▶ _PROBLEM_: Records follow. Select each line holding "moderate".

▶ _STUDY MATERIAL_:
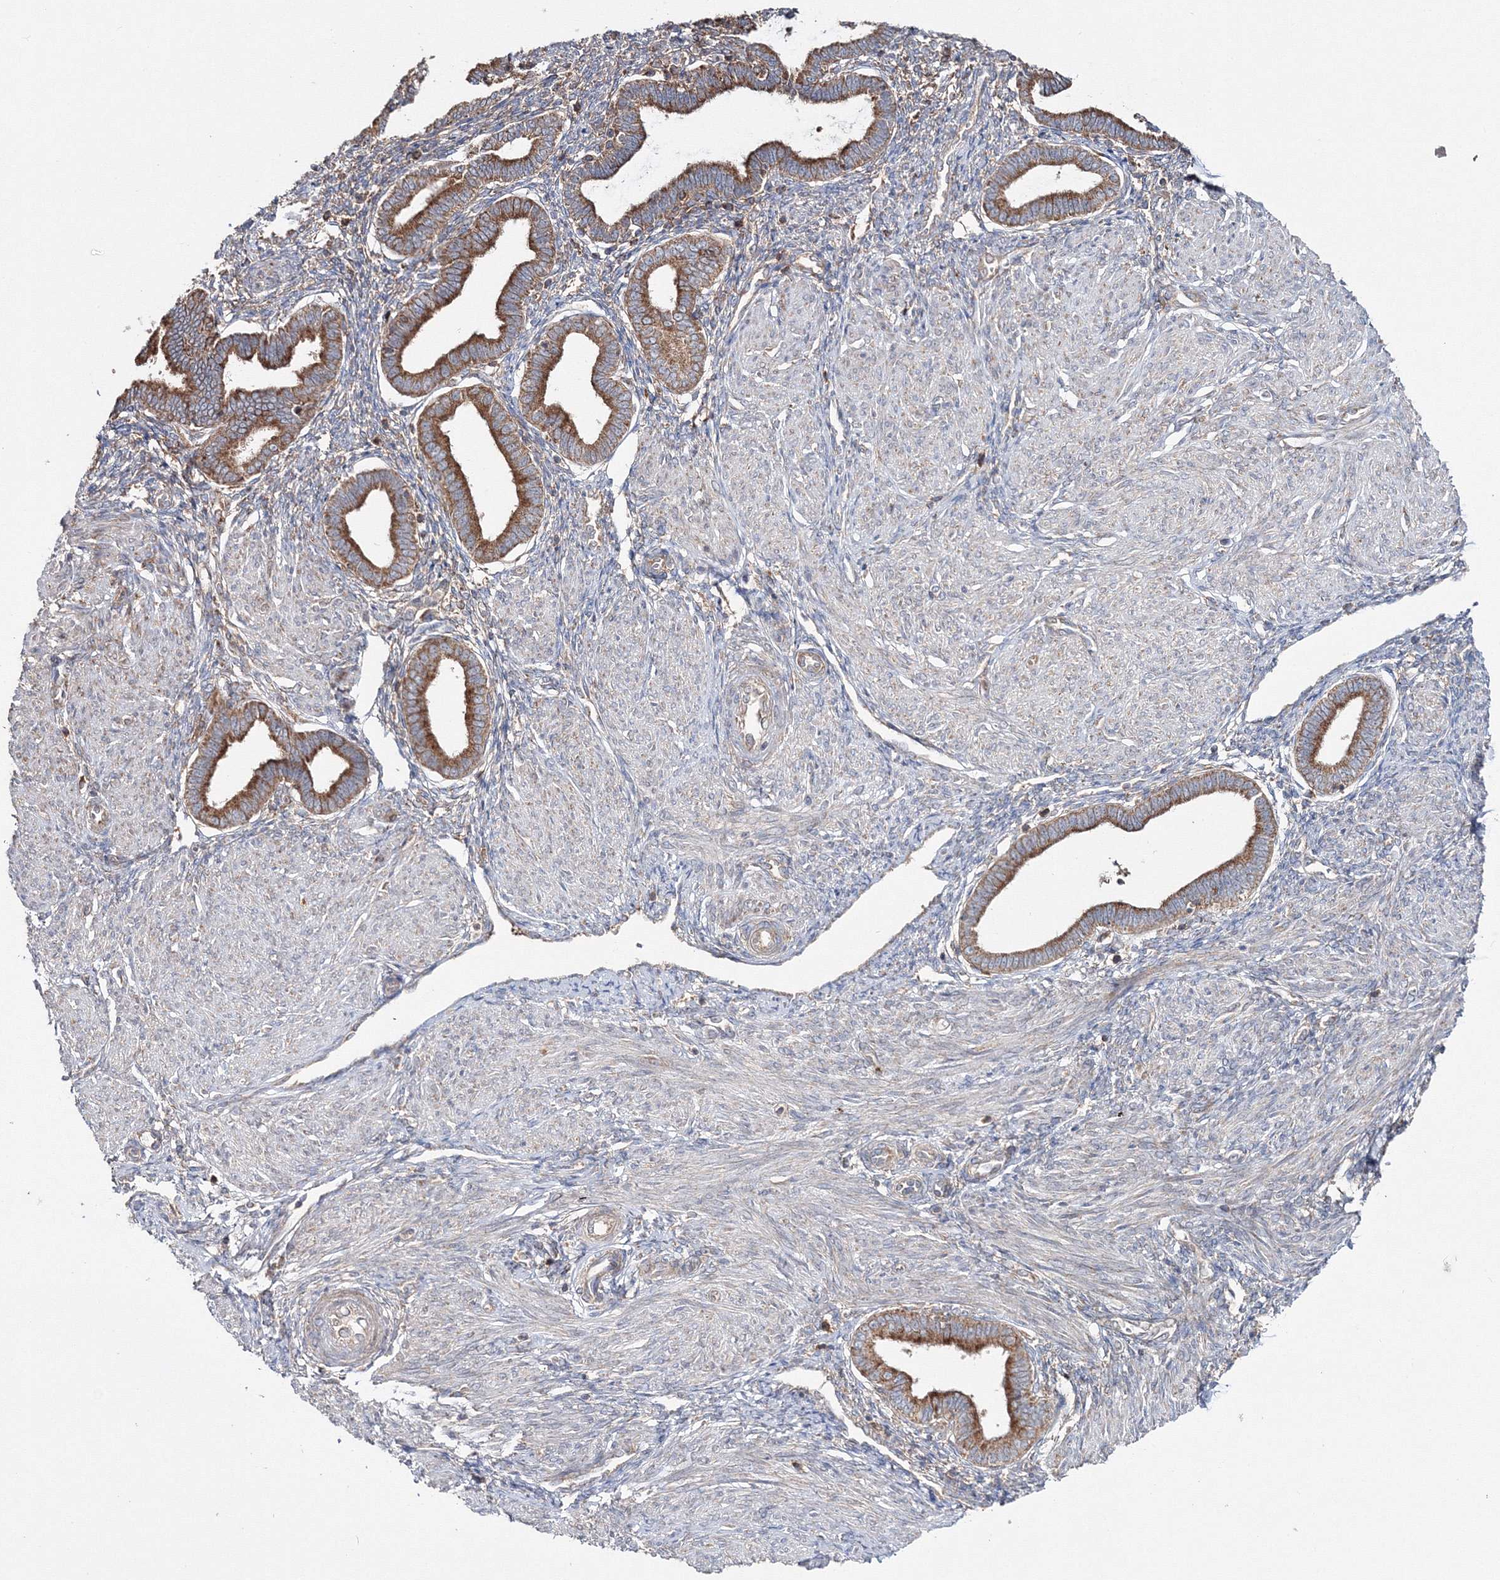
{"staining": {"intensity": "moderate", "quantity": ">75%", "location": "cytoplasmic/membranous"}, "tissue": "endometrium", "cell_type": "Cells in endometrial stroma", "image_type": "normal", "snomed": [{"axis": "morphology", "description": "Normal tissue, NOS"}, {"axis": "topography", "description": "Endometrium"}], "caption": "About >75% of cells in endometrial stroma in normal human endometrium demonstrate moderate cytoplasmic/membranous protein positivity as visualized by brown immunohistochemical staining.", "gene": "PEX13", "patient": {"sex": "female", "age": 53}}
* * *
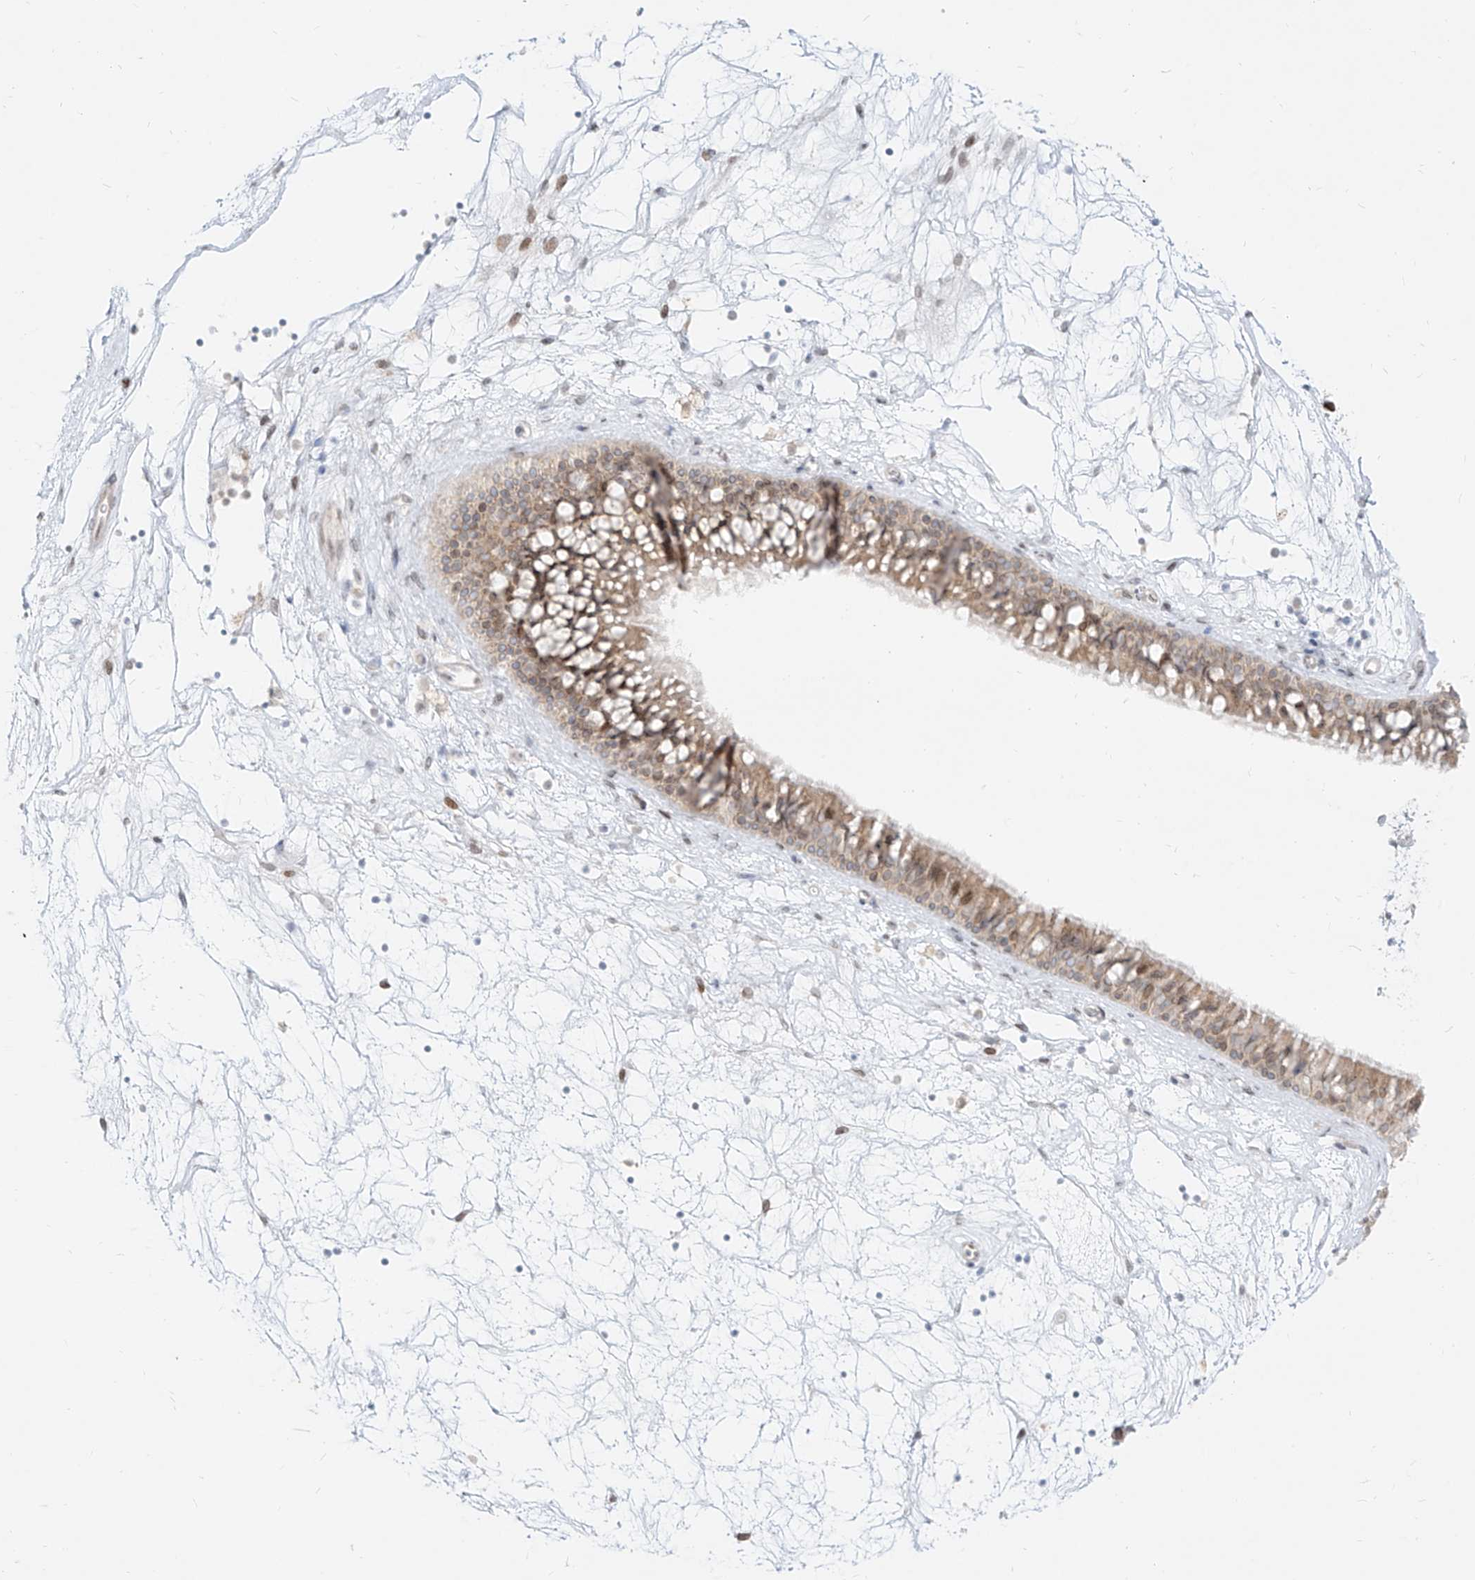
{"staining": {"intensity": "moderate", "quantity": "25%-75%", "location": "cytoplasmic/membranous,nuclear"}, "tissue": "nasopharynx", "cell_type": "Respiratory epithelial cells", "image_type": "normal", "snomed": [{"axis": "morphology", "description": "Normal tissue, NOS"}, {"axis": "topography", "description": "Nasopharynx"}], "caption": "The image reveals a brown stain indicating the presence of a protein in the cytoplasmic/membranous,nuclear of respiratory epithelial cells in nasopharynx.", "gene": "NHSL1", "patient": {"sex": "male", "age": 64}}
* * *
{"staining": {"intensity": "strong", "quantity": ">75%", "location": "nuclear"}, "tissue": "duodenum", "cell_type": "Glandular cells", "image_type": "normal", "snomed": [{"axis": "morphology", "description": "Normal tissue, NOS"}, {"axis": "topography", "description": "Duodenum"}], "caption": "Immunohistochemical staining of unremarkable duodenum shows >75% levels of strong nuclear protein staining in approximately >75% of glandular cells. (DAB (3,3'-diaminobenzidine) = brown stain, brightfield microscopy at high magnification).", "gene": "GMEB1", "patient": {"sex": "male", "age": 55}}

▶ _OUTPUT OF THE TASK_:
{"staining": {"intensity": "moderate", "quantity": ">75%", "location": "cytoplasmic/membranous"}, "tissue": "endometrium", "cell_type": "Cells in endometrial stroma", "image_type": "normal", "snomed": [{"axis": "morphology", "description": "Normal tissue, NOS"}, {"axis": "topography", "description": "Endometrium"}], "caption": "About >75% of cells in endometrial stroma in normal human endometrium demonstrate moderate cytoplasmic/membranous protein positivity as visualized by brown immunohistochemical staining.", "gene": "PEX13", "patient": {"sex": "female", "age": 53}}
{"staining": {"intensity": "moderate", "quantity": "25%-75%", "location": "cytoplasmic/membranous,nuclear"}, "tissue": "nasopharynx", "cell_type": "Respiratory epithelial cells", "image_type": "normal", "snomed": [{"axis": "morphology", "description": "Normal tissue, NOS"}, {"axis": "topography", "description": "Nasopharynx"}], "caption": "The image reveals a brown stain indicating the presence of a protein in the cytoplasmic/membranous,nuclear of respiratory epithelial cells in nasopharynx.", "gene": "NHSL1", "patient": {"sex": "male", "age": 64}}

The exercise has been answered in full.